To understand that, we must first understand two documents that every organisation should have, i.e. a Mission Statement and a Vision Statement.

  • The Mission statementis a declaration of where your organisation is at present (it answers the question “why does this organisation exist”); and
  • The Vision statementsays where your organisation intends to be at some stated time in the future.

For example your mission statement might include:

“We are a software house that provides Finance and HR software for the leading banks in Perth, Western Australia…”

And your vision statement could include:

“Within three to five years we will be the Finance and HR software provider of choice to 75% of the leading banks across Australia…”

In order for your organisation to move from where it is now (its mission) to where it hopes to be (its vision) your organisation must develop and execute a strategic plan, which is a coordinated series of steps leading to the Vision, and each one of those steps will be one or more projects.

The workers doing their everyday jobs cannot achieve the organisation’s vision; only strategic projects can do that. Why is that?
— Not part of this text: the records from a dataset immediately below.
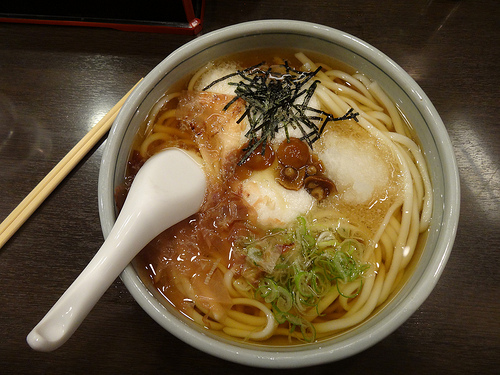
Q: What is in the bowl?
A: Food.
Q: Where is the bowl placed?
A: On a table.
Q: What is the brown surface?
A: Table.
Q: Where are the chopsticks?
A: On table.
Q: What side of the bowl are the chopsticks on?
A: The left.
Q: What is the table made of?
A: Wood.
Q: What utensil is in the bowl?
A: Spoon.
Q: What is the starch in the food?
A: Noodles.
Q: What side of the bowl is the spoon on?
A: The left.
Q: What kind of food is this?
A: Soup.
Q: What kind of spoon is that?
A: Chinese spoon.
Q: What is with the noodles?
A: Veggies.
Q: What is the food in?
A: Bowl.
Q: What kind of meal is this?
A: Soup.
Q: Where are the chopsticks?
A: Table.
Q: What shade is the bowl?
A: Light.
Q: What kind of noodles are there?
A: Ramen.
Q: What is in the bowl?
A: Noodles.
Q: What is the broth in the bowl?
A: Soup broth.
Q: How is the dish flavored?
A: With scallions.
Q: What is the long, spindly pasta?
A: Noodles.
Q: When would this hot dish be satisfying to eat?
A: Winter.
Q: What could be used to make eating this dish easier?
A: Smaller spoon.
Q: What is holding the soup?
A: A bowl.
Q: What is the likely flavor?
A: Beef.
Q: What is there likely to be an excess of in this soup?
A: Salt.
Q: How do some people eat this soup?
A: With chopsticks.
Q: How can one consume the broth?
A: Drink it.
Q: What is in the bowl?
A: Food.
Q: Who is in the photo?
A: No one.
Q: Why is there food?
A: For people to eat.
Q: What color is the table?
A: Brown.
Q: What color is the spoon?
A: White.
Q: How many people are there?
A: None.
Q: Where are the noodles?
A: In the bowl.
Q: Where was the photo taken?
A: Next to noodles.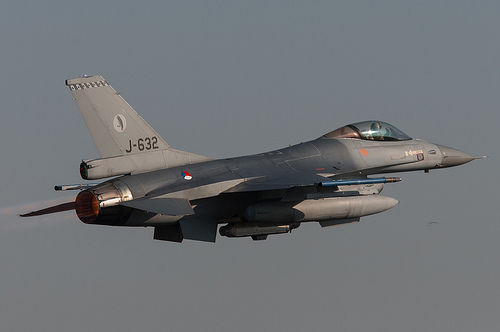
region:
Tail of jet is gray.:
[77, 77, 143, 155]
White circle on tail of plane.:
[108, 101, 129, 133]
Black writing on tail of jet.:
[120, 129, 174, 179]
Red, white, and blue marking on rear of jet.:
[173, 161, 210, 218]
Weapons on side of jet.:
[291, 165, 357, 246]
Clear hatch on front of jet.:
[339, 118, 416, 151]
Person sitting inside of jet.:
[353, 109, 410, 162]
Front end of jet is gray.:
[436, 139, 473, 207]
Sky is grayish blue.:
[172, 57, 256, 104]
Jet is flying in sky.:
[88, 78, 327, 243]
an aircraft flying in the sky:
[12, 62, 490, 269]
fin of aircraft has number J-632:
[58, 66, 187, 158]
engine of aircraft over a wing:
[71, 139, 201, 184]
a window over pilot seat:
[328, 105, 415, 147]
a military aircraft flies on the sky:
[16, 56, 498, 283]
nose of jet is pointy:
[425, 132, 495, 175]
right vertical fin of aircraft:
[111, 192, 198, 227]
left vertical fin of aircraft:
[11, 195, 76, 222]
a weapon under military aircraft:
[178, 192, 426, 230]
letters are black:
[121, 129, 168, 167]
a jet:
[25, 73, 494, 246]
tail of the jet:
[60, 72, 147, 143]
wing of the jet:
[277, 171, 394, 183]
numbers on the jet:
[120, 131, 168, 152]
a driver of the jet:
[352, 111, 399, 145]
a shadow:
[215, 205, 307, 234]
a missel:
[262, 196, 401, 224]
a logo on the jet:
[174, 169, 204, 187]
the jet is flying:
[25, 81, 476, 289]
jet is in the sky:
[45, 68, 487, 243]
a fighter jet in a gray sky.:
[14, 60, 484, 291]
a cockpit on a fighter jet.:
[310, 90, 438, 154]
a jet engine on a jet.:
[70, 162, 132, 229]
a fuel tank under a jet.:
[221, 179, 398, 254]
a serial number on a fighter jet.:
[108, 111, 169, 163]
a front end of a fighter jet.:
[318, 105, 490, 201]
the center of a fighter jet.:
[138, 116, 303, 237]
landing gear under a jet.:
[233, 216, 282, 256]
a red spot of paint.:
[353, 142, 378, 170]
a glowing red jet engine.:
[38, 177, 132, 278]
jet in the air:
[24, 56, 444, 278]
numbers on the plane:
[105, 117, 177, 172]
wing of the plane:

It is because everyday work (operations) just maintain “business as usual”, i.e. the organisation’s mission.

And if you initiate a project that is not strategic (not on the strategic plan), then it will be a step in the wrong direction (or at least, not a step in the right direction).

It is important to note that the organisation should never arrive at its vision, because senior management should meet every few years to review and update the vision, to give the organisation more goals to achieve.

Scope Creep

Many people misunderstand the definition of scope creep.

Everyone knows that to “creep” means to move very slowly, so they think that “Scope Creep” is an accidental slippage in project time, but it is not.

Usually scope creep will cause the project to take more time (and money and resources), but these scenarios are NOT scope creep, they are merely symptoms.

So what is Scope Creep?

Scope creep involves the use of extra features or deliverables or changes added to the project scope informally, i.e. without formal (signed) agreement.

What does Project Scope mean?

At the start of a project, you (as Project Manager) will discuss with the client what they expect the project to deliver, then you will document the client’s expectations in detail. This detailed document is called the Scope Statement, and it includes both the items that have to be produced by the project (the deliverables), and the work required to produce them.

You will then discuss the scope statement with the client to ensure that you are in agreement with what will be produced, and eventually when agreement is reached, you and the project sponsor (probably your manager), and the client sign the scope statement (it is now authorised). The signed scope statement is also known as the "scope baseline".

You will also prepare a schedule (showing what will happen and when) and a budget for controlling costs, as well as other plans. All of these plans need to be authorised too, and then they will become baselines as well.